Unfortunately most people don't realize this until they are at scale.

sametmax · on April 5, 2017

It's ok, since most people never get "at scale". When you start getting these problems, it means you reached the stars you were shooting for. Having those issues are a good thing.

nadermx · on April 5, 2017

Assuming you have the resources to cover these events, sometimes you hit scale, but not profitability..

sametmax · on April 5, 2017

Yes but in that case the scaling technical issues are not your main problem. Your main problem is your business model. Priorities, priorities...

InclinedPlane · on April 5, 2017

Not always. It's possible to bury yourself under so much technical debt that you can't get out from under it. To extend the metaphor, you can end up spending all your revenue merely servicing the debt and you cannot invest in paying it down. Your system can be so flawed that it hampers innovation, and requires ongoing costly maintenance and support which eats up all of your dev resources. The end result is that innovation is blocked off for you and if you run into a bump that reduces your review significantly for a while you can easily end up bankrupt.

sametmax · on April 5, 2017

Same answer as to the other comment.

eeZah7Ux · on April 5, 2017

Amazing how most developers don't know about probability and think software is not expected to survive hardware failures.

mirimir · on April 5, 2017

Reminds me of this: http://spectrum.ieee.org/tech-talk/computing/it/nsa-data-cen...

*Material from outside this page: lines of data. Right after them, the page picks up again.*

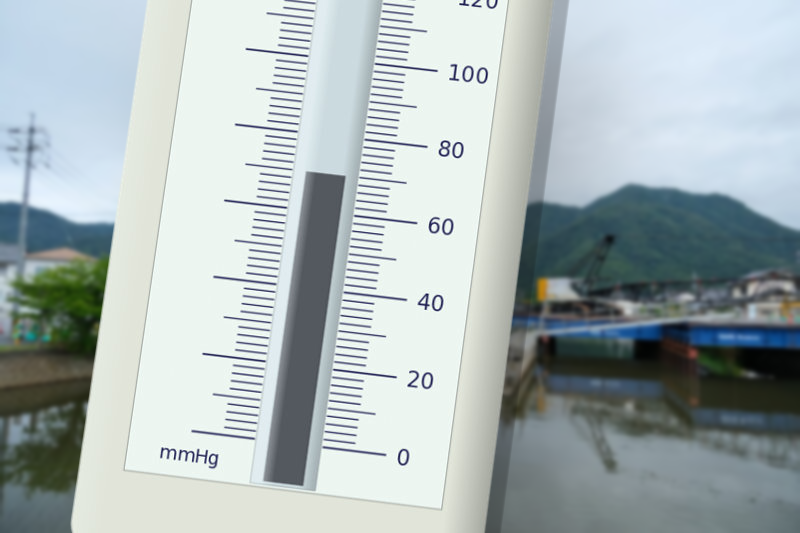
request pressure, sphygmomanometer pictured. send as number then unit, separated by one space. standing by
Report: 70 mmHg
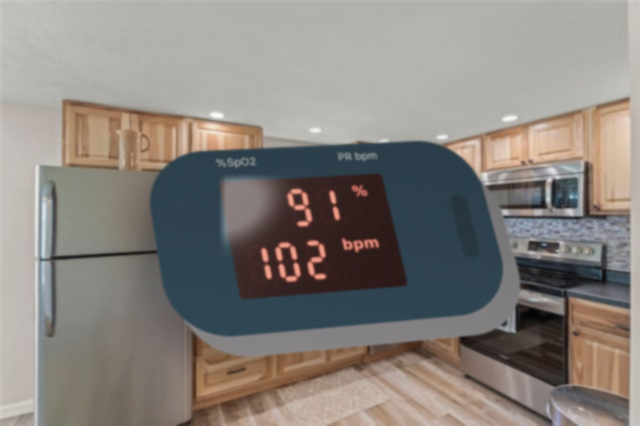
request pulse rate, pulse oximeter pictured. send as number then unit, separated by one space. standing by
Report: 102 bpm
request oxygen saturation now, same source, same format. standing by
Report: 91 %
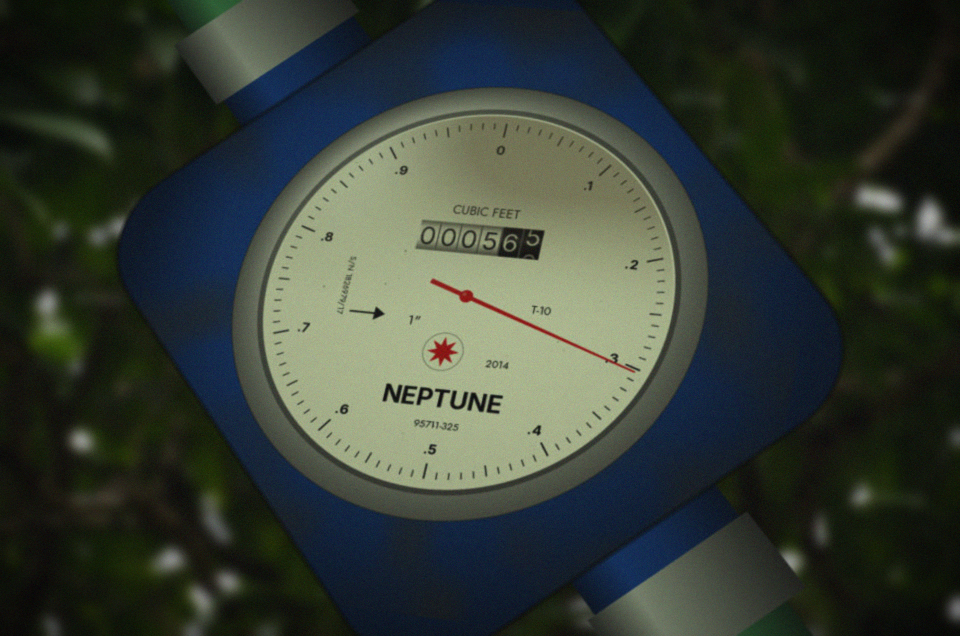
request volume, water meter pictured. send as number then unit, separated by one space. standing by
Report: 565.30 ft³
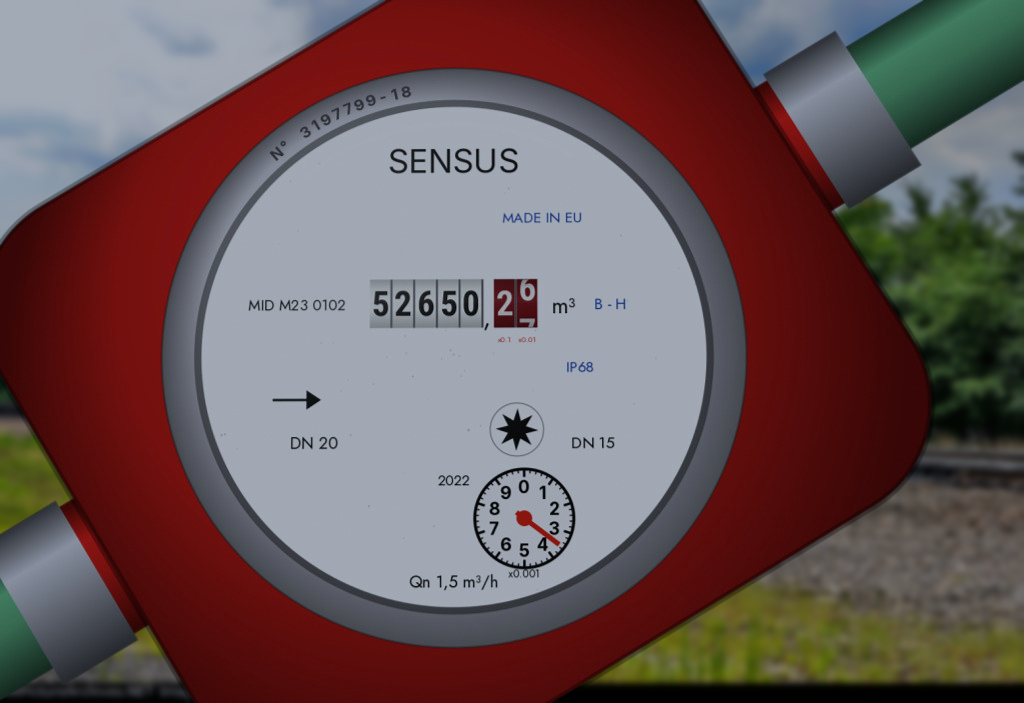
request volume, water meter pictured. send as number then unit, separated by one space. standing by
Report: 52650.263 m³
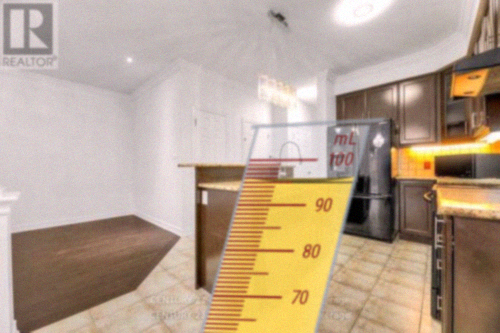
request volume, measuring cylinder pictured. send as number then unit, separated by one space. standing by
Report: 95 mL
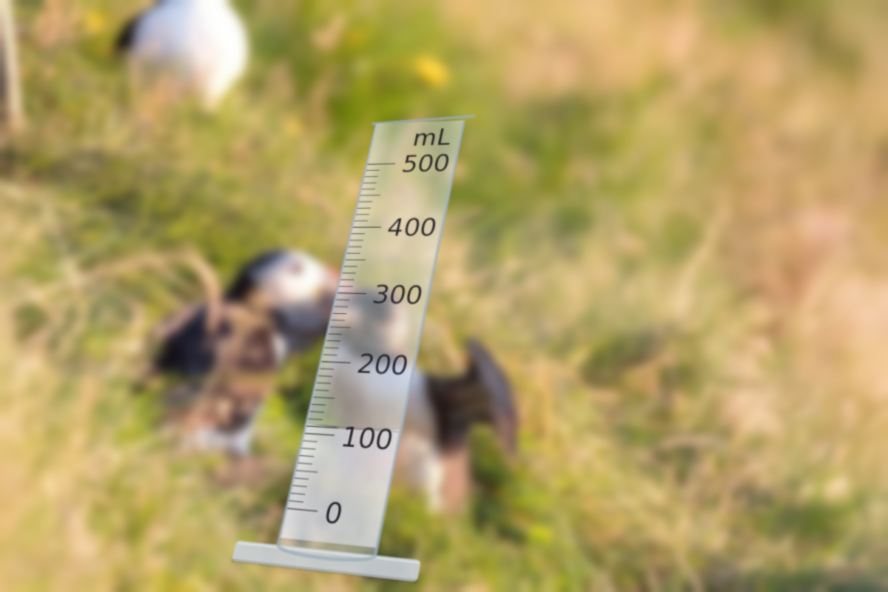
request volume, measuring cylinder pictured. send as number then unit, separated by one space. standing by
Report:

Turing_Machine · on April 5, 2017

There was an article a while back that used the term "Walmart scale". If some weird customer interaction happens one time in a million transactions, it happens ten times a day at Walmart.

jzl · on April 5, 2017

"You know, the most amazing thing happened to me tonight. I saw a car with the license plate ARW 357. Can you imagine? Of all the millions of license plates in the state, what was the chance that I would see that particular one tonight? Amazing!" -- Richard Feynman

oakridge · on April 5, 2017

Well, Murphy's law. Any non-zero probability event will occur at least once given infinite time.

throwaway2048 · on April 5, 2017

More like infinity times

x * ∞ = ∞ where X > 0

jmcdiesel · on April 5, 2017

In an infinite universe, nothing is rare, by that logic?

Rare is relative, so just because something happens an trillion times it can still be nearly nonexistently rare, given the data sample is trillions of trillions?

Seems like a silly thought..

doug1001 · on April 6, 2017

i would have chosen a slightly different title, perhaps "at scale, improbable events are frequent" or something like that

"at scale" of course just means more much frequent sampling; it's not some sort of alternate reality where good become evil, rare becomes not rare, etc

juskrey · on April 5, 2017

Rare events are self-similar.

ianai · on April 5, 2017

And yet we still haven't observed proton decay.

AstralStorm · on April 5, 2017

Partly because observing it requires very specific conditions. That makes the scale really tiny actually.

kriro · on April 5, 2017

It's a one in a million shot. But it might just work.

stcredzero · on April 5, 2017

There is a market opportunity here for serving customers who would rather risk broken generators but ensure constant power.